Cognitive dissonance is the extreme emotional discomfort we feel when two important beliefs, attitudes or perceptions collide. Humans cannot tolerate dissonance for long, so they ease the tension by making a change in belief or attitude—and justifying the change.
Why can’t we just live with inconsistency and contradiction? We experience unpleasant emotions whenever life forces us to choose a course of action, but we are not fully convinced it’s the right course. When we make an important commitment, the mind instinctively seeks out proof that we’ve done the smart thing.
What if you make a choice that is really bad and you can’t hide from it? People who don’t want to recognize own mistake become even more entrenched in their belief once it is proven wrong. They throw good money after bad in the market, grab for straws in a dying relationship or send yet more troops to fight a misbegotten war.

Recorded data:

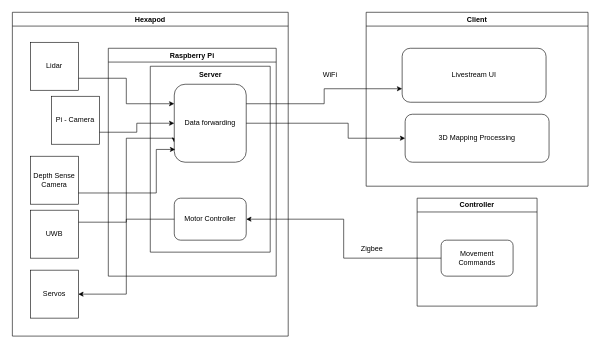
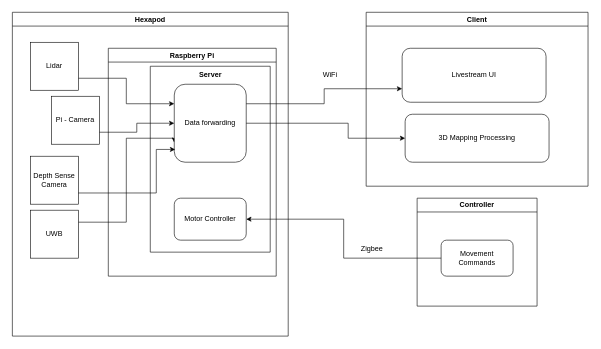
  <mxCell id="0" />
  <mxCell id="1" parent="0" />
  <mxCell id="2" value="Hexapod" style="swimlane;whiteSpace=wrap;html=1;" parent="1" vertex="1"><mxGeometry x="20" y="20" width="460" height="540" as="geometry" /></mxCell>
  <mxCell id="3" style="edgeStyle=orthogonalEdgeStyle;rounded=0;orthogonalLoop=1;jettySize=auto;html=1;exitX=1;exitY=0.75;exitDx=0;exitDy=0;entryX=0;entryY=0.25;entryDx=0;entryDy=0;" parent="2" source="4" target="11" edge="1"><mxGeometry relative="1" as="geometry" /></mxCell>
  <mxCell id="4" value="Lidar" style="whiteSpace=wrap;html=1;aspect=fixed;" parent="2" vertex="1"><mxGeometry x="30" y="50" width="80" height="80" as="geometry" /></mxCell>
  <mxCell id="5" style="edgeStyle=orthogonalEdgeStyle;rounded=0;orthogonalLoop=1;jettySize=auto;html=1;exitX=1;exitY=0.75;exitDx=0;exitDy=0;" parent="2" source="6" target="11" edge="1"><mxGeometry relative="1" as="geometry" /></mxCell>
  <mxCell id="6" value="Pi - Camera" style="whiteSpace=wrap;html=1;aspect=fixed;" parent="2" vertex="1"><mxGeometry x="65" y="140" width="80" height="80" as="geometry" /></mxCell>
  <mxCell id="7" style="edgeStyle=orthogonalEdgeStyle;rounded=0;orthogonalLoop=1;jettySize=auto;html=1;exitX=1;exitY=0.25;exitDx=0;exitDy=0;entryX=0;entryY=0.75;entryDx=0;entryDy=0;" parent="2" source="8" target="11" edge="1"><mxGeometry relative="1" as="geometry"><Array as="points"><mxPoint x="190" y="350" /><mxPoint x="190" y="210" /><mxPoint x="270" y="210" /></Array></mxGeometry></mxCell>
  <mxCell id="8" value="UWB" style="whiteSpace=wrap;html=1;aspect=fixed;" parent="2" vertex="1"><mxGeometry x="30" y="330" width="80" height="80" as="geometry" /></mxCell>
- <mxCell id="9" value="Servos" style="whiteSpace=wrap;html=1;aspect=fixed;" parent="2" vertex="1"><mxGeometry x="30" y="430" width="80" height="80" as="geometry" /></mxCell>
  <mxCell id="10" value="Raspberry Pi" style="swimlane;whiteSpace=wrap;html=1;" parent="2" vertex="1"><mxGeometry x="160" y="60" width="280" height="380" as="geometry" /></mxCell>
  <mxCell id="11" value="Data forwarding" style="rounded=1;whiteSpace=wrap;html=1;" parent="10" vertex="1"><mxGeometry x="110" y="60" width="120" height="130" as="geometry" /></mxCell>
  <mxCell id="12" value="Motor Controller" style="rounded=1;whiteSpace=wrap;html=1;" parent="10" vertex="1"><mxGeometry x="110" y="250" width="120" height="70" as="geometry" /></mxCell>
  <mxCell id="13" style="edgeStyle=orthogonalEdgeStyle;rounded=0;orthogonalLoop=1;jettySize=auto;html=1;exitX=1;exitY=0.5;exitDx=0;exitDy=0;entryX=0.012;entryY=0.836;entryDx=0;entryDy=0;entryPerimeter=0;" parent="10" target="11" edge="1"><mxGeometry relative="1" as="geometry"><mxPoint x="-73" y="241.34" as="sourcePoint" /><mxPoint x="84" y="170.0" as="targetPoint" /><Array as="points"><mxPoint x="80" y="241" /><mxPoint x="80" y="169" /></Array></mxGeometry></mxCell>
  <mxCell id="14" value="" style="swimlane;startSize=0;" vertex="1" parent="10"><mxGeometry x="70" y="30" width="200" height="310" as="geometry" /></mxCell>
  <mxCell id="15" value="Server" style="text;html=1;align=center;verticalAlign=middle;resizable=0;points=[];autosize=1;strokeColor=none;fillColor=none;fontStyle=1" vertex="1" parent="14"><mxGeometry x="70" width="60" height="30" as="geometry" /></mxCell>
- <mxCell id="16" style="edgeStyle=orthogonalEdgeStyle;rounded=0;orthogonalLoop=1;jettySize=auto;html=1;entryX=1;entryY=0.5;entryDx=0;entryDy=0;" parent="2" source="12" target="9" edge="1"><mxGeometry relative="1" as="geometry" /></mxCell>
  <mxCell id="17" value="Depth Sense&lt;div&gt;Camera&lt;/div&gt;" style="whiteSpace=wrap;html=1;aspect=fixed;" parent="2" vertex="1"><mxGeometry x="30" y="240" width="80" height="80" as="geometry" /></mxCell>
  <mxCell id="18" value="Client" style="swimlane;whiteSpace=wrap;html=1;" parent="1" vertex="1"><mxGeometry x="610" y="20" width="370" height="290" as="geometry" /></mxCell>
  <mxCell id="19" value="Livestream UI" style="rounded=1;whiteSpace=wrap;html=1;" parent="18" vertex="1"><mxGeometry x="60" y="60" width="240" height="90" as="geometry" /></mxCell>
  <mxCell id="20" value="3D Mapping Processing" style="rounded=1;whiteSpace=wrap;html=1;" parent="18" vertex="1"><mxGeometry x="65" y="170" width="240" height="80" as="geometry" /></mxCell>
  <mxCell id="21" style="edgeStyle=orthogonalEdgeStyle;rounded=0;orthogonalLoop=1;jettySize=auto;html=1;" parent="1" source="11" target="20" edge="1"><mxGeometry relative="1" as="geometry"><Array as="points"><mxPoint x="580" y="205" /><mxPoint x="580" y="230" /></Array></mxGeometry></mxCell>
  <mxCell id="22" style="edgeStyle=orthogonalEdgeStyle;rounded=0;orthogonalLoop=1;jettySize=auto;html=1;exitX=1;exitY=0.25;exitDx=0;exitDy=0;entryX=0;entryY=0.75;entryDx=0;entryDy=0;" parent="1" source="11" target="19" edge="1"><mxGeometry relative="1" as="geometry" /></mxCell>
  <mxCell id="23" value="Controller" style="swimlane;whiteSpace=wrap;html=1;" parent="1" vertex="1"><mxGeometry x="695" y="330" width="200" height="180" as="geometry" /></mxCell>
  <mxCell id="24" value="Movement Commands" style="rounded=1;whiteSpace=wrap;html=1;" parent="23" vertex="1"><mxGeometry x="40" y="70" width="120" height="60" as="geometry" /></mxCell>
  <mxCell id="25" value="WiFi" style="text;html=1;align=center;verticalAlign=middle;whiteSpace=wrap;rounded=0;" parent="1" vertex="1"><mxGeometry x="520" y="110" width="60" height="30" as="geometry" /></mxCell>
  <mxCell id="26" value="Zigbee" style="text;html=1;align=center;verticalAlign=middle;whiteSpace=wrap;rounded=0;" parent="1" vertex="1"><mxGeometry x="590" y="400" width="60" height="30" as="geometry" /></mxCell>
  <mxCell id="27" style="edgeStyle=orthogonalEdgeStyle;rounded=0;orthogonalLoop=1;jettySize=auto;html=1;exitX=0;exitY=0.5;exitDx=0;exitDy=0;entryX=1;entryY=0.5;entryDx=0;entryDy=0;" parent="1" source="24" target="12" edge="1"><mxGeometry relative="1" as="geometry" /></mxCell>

## The task
Reproduce the passage on cognitive dissonance word for word, everything from "Cognitive dissonance is" down to "justifying the change.".

## Result of the task
Cognitive dissonance is the extreme emotional discomfort we feel when two important beliefs, attitudes or perceptions collide. Humans cannot tolerate dissonance for long, so they ease the tension by making a change in belief or attitude—and justifying the change.